The ambassador and members of the border-guard delegation from Myanmar did not talk to Bangladeshi media afterward.

The comments by Bangladeshi officials were the government’s first admission that Rohingya had succeeded in crossing into southeastern Bangladesh amid a crackdown by Myanmar authorities that followed the early October killings of nine Myanmar police officers during attacks on border posts in Rakhine’s Muangdaw township.

At least 86 people have been killed and more than 30,000 displaced by the violence in Rakhine, the worst outbreak since hundreds were killed in inter-communal violence in 2012, which caused thousands of Rohingya to flee to Bangladesh, Reuters reported Wednesday.

Last week, Bangladeshi officials said they had sealed the border and pushed back hundreds of Rohingya who were seeking refuge in Bangladesh.

On Wednesday, Abdul Majid, the officer-in-charge of police in Teknaf, told BenarNews that the border guard and coast guard had transferred 70 Rohingya and four human smugglers into police custody after they were caught crossing the frontier.

‘They will obliterate us’

Hundreds of Rohingya have made it over to the Bangladeshi side while others are still waiting to cross the frontier along the Naaf River that separates Rakhine from Cox’s Bazar, according to news reports and eyewitness accounts this week.

Md Ayub, a Rohingya who succeeded in crossing the river, said he had fled Rakhine to save himself.

“From here, I can see our village burning.

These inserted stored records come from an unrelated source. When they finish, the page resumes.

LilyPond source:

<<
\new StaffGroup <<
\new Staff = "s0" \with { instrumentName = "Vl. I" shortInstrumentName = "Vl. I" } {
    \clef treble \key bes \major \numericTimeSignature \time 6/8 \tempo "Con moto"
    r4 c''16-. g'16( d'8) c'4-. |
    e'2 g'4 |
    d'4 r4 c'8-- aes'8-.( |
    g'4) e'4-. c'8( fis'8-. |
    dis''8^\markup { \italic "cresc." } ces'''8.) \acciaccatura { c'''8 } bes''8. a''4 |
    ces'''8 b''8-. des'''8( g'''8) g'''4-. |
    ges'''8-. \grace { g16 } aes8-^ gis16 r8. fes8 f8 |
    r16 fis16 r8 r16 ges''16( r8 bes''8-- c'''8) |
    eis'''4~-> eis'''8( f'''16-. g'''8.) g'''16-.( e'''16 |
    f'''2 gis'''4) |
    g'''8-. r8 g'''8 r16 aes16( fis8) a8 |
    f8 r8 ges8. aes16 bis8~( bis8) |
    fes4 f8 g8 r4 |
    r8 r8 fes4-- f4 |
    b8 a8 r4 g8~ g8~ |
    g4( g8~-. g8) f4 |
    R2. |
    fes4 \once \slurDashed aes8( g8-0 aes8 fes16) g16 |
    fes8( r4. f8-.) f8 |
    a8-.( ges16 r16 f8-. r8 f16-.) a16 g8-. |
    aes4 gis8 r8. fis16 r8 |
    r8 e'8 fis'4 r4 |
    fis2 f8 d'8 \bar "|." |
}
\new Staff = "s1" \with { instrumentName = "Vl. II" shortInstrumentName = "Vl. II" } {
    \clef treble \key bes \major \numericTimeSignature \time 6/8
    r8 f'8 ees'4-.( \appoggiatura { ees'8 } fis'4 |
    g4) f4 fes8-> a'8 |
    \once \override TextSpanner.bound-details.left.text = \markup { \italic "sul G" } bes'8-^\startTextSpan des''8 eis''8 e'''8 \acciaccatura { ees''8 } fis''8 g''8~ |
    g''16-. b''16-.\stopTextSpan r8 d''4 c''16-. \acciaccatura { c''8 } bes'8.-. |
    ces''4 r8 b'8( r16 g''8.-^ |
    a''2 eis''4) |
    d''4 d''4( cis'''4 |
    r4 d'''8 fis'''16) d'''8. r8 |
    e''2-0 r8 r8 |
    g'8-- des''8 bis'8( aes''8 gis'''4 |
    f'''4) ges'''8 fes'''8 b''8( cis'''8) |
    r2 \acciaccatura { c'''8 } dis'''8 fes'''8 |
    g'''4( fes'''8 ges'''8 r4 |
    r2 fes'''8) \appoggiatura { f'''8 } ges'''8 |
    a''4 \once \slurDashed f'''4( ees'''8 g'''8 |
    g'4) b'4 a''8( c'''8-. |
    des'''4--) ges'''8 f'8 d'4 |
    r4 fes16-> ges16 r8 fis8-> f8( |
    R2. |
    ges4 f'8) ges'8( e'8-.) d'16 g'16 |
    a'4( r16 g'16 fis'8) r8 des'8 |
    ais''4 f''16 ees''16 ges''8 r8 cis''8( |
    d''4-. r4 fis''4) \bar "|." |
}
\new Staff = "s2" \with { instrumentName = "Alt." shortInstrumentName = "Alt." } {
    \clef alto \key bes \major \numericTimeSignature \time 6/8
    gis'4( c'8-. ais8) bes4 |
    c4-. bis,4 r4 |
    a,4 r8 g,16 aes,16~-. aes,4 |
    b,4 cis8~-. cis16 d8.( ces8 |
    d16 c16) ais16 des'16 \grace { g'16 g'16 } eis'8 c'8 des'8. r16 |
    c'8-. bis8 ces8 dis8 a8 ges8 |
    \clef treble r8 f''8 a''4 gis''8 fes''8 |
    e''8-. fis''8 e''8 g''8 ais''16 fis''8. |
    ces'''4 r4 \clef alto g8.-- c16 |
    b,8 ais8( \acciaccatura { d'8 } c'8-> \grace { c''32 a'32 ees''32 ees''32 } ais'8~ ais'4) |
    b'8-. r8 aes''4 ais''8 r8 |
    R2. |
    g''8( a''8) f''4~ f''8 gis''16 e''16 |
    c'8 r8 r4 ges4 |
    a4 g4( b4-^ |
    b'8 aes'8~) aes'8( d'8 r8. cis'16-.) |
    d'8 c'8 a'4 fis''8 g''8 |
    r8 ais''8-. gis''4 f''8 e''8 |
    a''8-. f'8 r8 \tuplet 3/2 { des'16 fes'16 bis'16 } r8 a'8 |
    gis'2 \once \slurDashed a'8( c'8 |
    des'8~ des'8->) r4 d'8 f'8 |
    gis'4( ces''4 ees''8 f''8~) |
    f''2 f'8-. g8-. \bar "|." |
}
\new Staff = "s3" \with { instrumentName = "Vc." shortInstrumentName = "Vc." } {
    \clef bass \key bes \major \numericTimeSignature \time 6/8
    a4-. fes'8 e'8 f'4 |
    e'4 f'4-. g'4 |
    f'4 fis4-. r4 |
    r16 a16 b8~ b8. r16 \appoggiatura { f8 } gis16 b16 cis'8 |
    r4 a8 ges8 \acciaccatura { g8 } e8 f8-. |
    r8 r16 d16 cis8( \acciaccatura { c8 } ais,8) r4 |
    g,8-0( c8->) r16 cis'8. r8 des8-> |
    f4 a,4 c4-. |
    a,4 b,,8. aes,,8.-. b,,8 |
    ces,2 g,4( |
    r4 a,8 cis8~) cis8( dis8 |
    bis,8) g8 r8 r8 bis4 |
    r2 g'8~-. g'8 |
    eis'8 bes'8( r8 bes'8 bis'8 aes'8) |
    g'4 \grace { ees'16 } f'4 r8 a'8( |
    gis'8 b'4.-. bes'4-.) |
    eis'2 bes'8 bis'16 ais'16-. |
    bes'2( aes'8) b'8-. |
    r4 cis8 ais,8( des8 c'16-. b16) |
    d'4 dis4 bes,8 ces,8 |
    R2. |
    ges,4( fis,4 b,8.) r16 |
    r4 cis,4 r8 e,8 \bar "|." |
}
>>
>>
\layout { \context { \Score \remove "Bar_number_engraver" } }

Allah knows what happened to my wife, daughter, mother and others. Please save us. They will obliterate us,” he told BenarNews by phone.

Ayub said the Myanmar security forces set fire to villages along the Naaf River to force Rohingya to sail into Bangladesh territory.

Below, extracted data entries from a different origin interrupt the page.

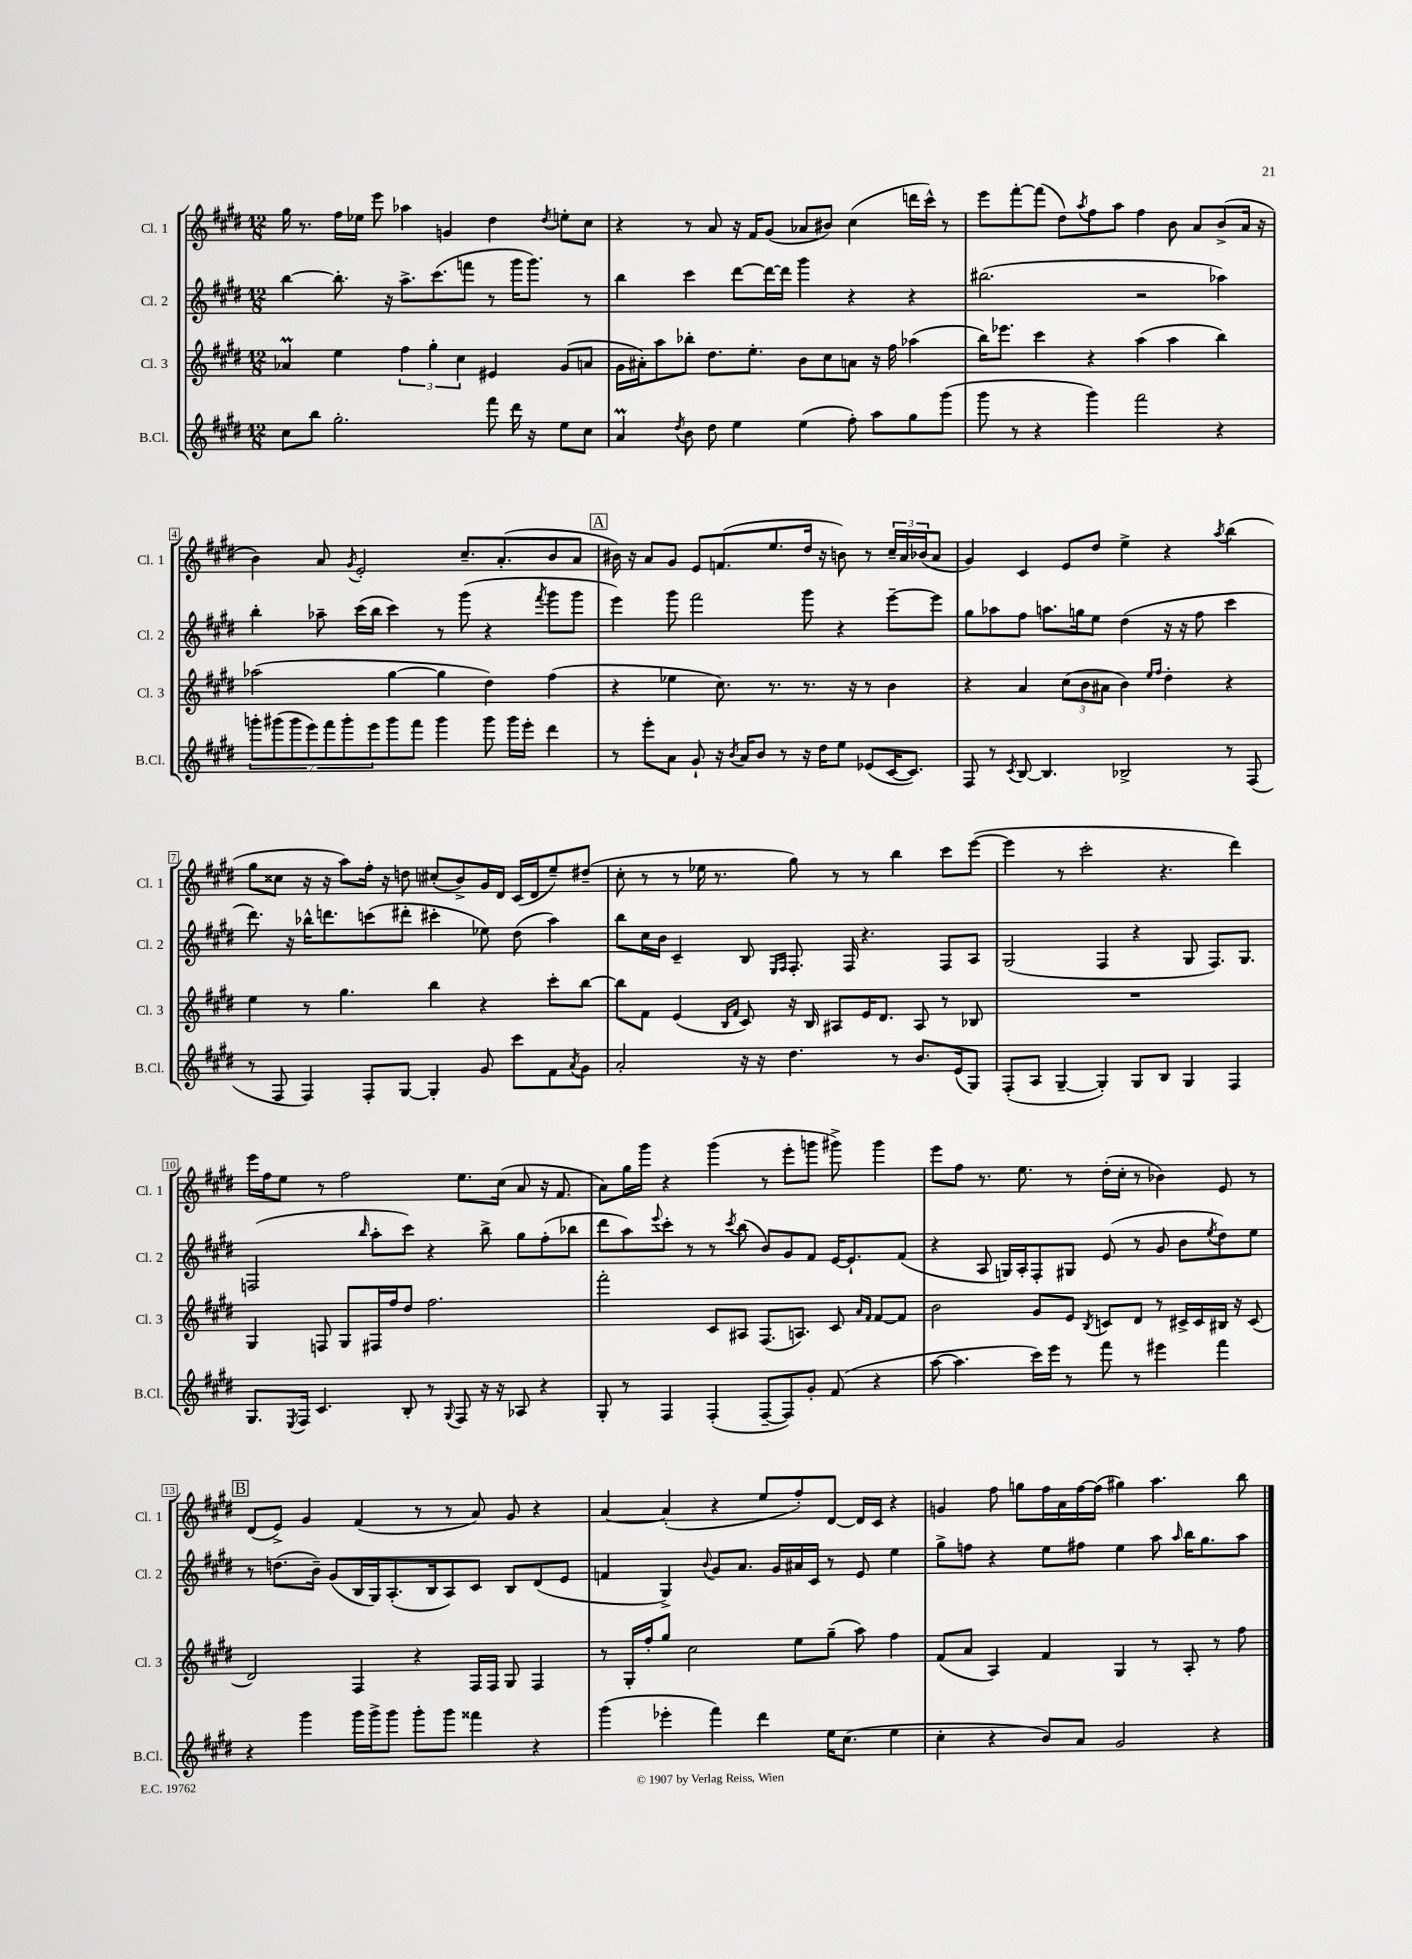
<<
\new StaffGroup <<
\new Staff = "s0" \with { instrumentName = "Cl. 1" shortInstrumentName = "Cl. 1" } {
    \clef treble \key e \major \numericTimeSignature \time 12/8
    gis''16 r8. fis''16 ees''16 e'''8 aes''4 g'4 dis''4 \acciaccatura { dis''8 } e''8-. cis''8 |
    r4 r8 a'8 r16 fis'16 gis'8( aes'8 bis'8) cis''4( d'''16 cis'''16-^) r8 |
    e'''8 fis'''8~-. fis'''8( dis''8) \acciaccatura { a''8 } fis''8 a''8 fis''4 b'8 a'8 b'8->( a'16 r16 |
    b'4) a'8 \acciaccatura { gis'8 } e'2-. cis''8.-- a'8.-.( b'8 a'8 |
    \mark \markup { \box "A" } bis'16) r16 a'8 gis'8 e'8 f'8.( e''8. dis''16 r16 b'8) r8 \tuplet 3/2 { cis''16-- a'16 bes'16( } a'8 |
    gis'4) cis'4 e'8 dis''8 e''4-> r4 \acciaccatura { a''8 } b''4( |
    gis''8 cisis''8 r16 r16 a''8) fis''16-. r16 d''8 cis''8-.( b'8->) gis'16 dis'16 cis'16( dis'16 e''8--) dis''8--( |
    cis''8-. r8 r8 ees''16 r8. gis''8) r8 r8 b''4 cis'''8 e'''8~( |
    e'''4 r8 cis'''2-. r4. dis'''4) |
    e'''16 fis''16 e''8 r8 fis''2 e''8. cis''16( a'8 r16 fis'8. |
    a'8) gis''16 gis'''16 r4 gis'''4( r8 e'''8-. g'''8 gis'''8->) gis'''4 |
    e'''8 fis''8 r8. e''8. r8 dis''16-.( cis''16-. r8 bes'4) e'8 r8 |
    \mark \markup { \box "B" } dis'8( e'8->) gis'4 fis'4( r8 r8 a'8) gis'8 r4 |
    a'4~ a'4-.( r4 e''8 fis''8-.) dis'8~ dis'16 cis'16 r4 |
    g'4 fis''8 g''8 fis''16 a'16 fis''16~ fis''16( gis''4) a''4. b''8 \bar "|." |
}
\new Staff = "s1" \with { instrumentName = "Cl. 2" shortInstrumentName = "Cl. 2" } {
    \clef treble \key e \major \numericTimeSignature \time 12/8
    b''4~ b''8.-. r16 a''8.-> cis'''8.( f'''8 r8 gis'''16 gis'''8.) r8 |
    b''4 cis'''4 dis'''8~ dis'''16~ dis'''16 gis'''4 r4 r4 |
    bis''2.( r2 aes''4) |
    b''4-. aes''8-- cis'''16( b''16 cis'''4) r8 gis'''8( r4 \acciaccatura { fis'''8 } gis'''8 gis'''8 |
    \mark \markup { \box "A" } e'''4) gis'''8 fis'''2 gis'''8 r4 e'''8~-- e'''8 |
    gis''8 aes''8 fis''8 a''8. g''16 e''8 dis''4( r16 r16 fis''8 cis'''4 |
    dis'''8.) r16 bes''16-^ d'''8. c'''8( dis'''8-. cis'''4-. ees''8) dis''8( a''4) |
    b''8 cis''16 b'16 cis'4-- b8 \grace { e16 fis16 } fis8.-. fis16 r4. fis8 a8 |
    gis2( fis4 r4 gis8 fis8.) gis8. |
    f2( \grace { b''16 } a''8-. cis'''8) r4 b''8-> gis''8 fis''8-.( bes''8 |
    dis'''8 a''8) \appoggiatura { e'''8 } cis'''8-. r8 r8 \acciaccatura { cis'''8 } b''8( b'8) gis'8 fis'8 e'16~ e'8.-! fis'8( |
    r4 a8 g16) a16-. fis8-. gis8 e'8( r8 gis'8 b'8 \acciaccatura { e''8 } dis''8) e''8 |
    \mark \markup { \box "B" } r8 d''8.( b'16--) gis'8( b16 gis16) a8.-.( b16 a8) cis'8 b8 dis'8( e'8 |
    f'4 gis4->) \appoggiatura { b'8 } gis'8 a'8. gis'16 ais'16 cis'16 r8 e'8 e''4 |
    gis''8-> f''8 r4 e''8 fis''8 e''4 a''8 \grace { a''16 } b''16 gis''8. a''8 \bar "|." |
}
\new Staff = "s2" \with { instrumentName = "Cl. 3" shortInstrumentName = "Cl. 3" } {
    \clef treble \key e \major \numericTimeSignature \time 12/8
    aes'4\prall e''4 \tuplet 3/2 { fis''4 gis''4-. cis''4 } eis'4 gis'8( a'8 |
    gis'16 ais'16-.) a''8 bes''8-. dis''8. e''8.-. b'8 cis''8 a'8 r16 fis''16 aes''4( |
    b''16) ees'''8. cis'''4 r4 a''4( a''4 b''4) |
    aes''2( gis''4~ gis''4 dis''4) fis''4( |
    \mark \markup { \box "A" } r4 ees''4 cis''8.) r8. r8. r16 r8 b'4 |
    r4 a'4 \tuplet 3/2 { cis''8( b'8 ais'8 } b'4) \grace { e''16 fis''16 } dis''4-. r4 |
    e''4 r8 gis''4. b''4 r4 cis'''8-. b''8~ |
    b''8 fis'8 e'4( \grace { b16 fis'16 } cis'8) r16 b16 ais8 e'16 dis'8. ais8 r8 bes8 |
    R1. |
    gis4 f8 gis8 fis16 fis''16 dis''8 fis''2. |
    fis'''2-. cis'8 ais8 fis8.( a8.) cis'8 \grace { a'16 fis'16 } fis'8~ fis'8 |
    b'2 gis'8 e'8 \acciaccatura { b8 } c'8 dis'8 r8 cis'16-> cis'16 bis16 r16 cis'8( |
    \mark \markup { \box "B" } dis'2) fis4 r4 fis16 fis16 gis8 fis4 |
    r8 gis16-. fis''16-. gis''8 cis''2 e''8 gis''8--( a''8) fis''4 |
    fis'8( a'8 a4) fis'4 gis4 r8 a8-. r8 fis''8 \bar "|." |
}
\new Staff = "s3" \with { instrumentName = "B.Cl." shortInstrumentName = "B.Cl." } {
    \clef treble \key e \major \numericTimeSignature \time 12/8
    cis''8 b''8 gis''2.-. fis'''8 dis'''16 r16 e''8 cis''8 |
    a'4\prall \acciaccatura { dis''8 } b'8 dis''8 e''4 e''4( fis''8-.) a''8 gis''8 gis'''8( |
    gis'''8 r8 r4 gis'''4) fis'''2 r4 |
    \tuplet 7/4 { g'''8-. gis'''8( gis'''8 e'''8) fis'''8 gis'''8-. e'''8 } gis'''8 fis'''8 gis'''4 gis'''8 gis'''16 e'''16-. dis'''4 |
    \mark \markup { \box "A" } r8 e'''8-. a'8 gis'8-! r16 \acciaccatura { b'8 } a'16 b'8 r8 r16 dis''16 e''8 ees'8( cis'16~ cis'8.) |
    fis8 r8 \acciaccatura { cis'8 } b8~ b4. bes2-> r8 fis8( |
    r8 fis8 fis4) fis8-. gis8~ gis4-. gis'8 cis'''8 fis'8 \acciaccatura { a'8 } gis'8 |
    a'2-. r16 r16 dis''4. r8 b'8. e'16( gis8) |
    fis8-.( a8 gis4~-- gis4-.) gis8 b8 gis4 fis4 |
    gis8. \acciaccatura { e8 } fis16 cis'4. b8-. r8 \appoggiatura { gis8 } fis8 r16 r16 aes8 r4 |
    gis8-. r8 fis4 fis4-.( fis8~-- fis8) gis'8-. fis'8( r4 |
    a''8~ a''4. cis'''16) e'''16 r8 fis'''8 r8 eis'''4 fis'''4 |
    \mark \markup { \box "B" } r4 gis'''4 gis'''16 gis'''16-> gis'''8 gis'''8-. gis'''8 fisis'''4 r4 |
    gis'''4( ees'''4-. fis'''4) dis'''4 e''16 cis''8.( e''4 |
    cis''4-. r4 b'8) a'8 gis'2 r4 \bar "|." |
}
>>
>>
\layout { \context { \Score \override BarNumber.stencil = #(make-stencil-boxer 0.1 0.3 ly:text-interface::print) } }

“Hundreds of Rohingya have been waiting to cross into Bangladesh. They have no way to save lives,” he said.

Earlier this week, New York-based Human Rights Watch reported that an analysis of satellite imagery showed that 820 additional structures had been destroyed in five Rohingya villages between Nov. 10 and 18, bringing the total number of burned buildings that HRW claims to have documented in Rakhine to 1,250.

On Nov. 16, a spokesman for Myanmar’s government refuted HRW allegations that 430 buildings in three Rohingya villages had been burned, saying the actual number was 155 and militants had committed the arson.

The Rohingya are a stateless people who have suffered from persecution in Myanmar, where they are considered to be “Bengalis,” or illegal immigrants from Bangladesh.

About 300,000 to 500,000 Rohingya are thought to live in Bangladesh, mostly in Cox’s Bazar district, according to Bangladeshi government estimates.

“At least 1,000 Rohingya have entered into Bangladesh; many of them have taken shelter inside the refugee camps,” a resident of a Rohingya camp in Ukhita told BenarNews on the condition of anonymity, referring to the latest influx.

An earlier version gave wrong information about the day on which meetings involving the Myanmar ambassador and border police officials from both countries took place.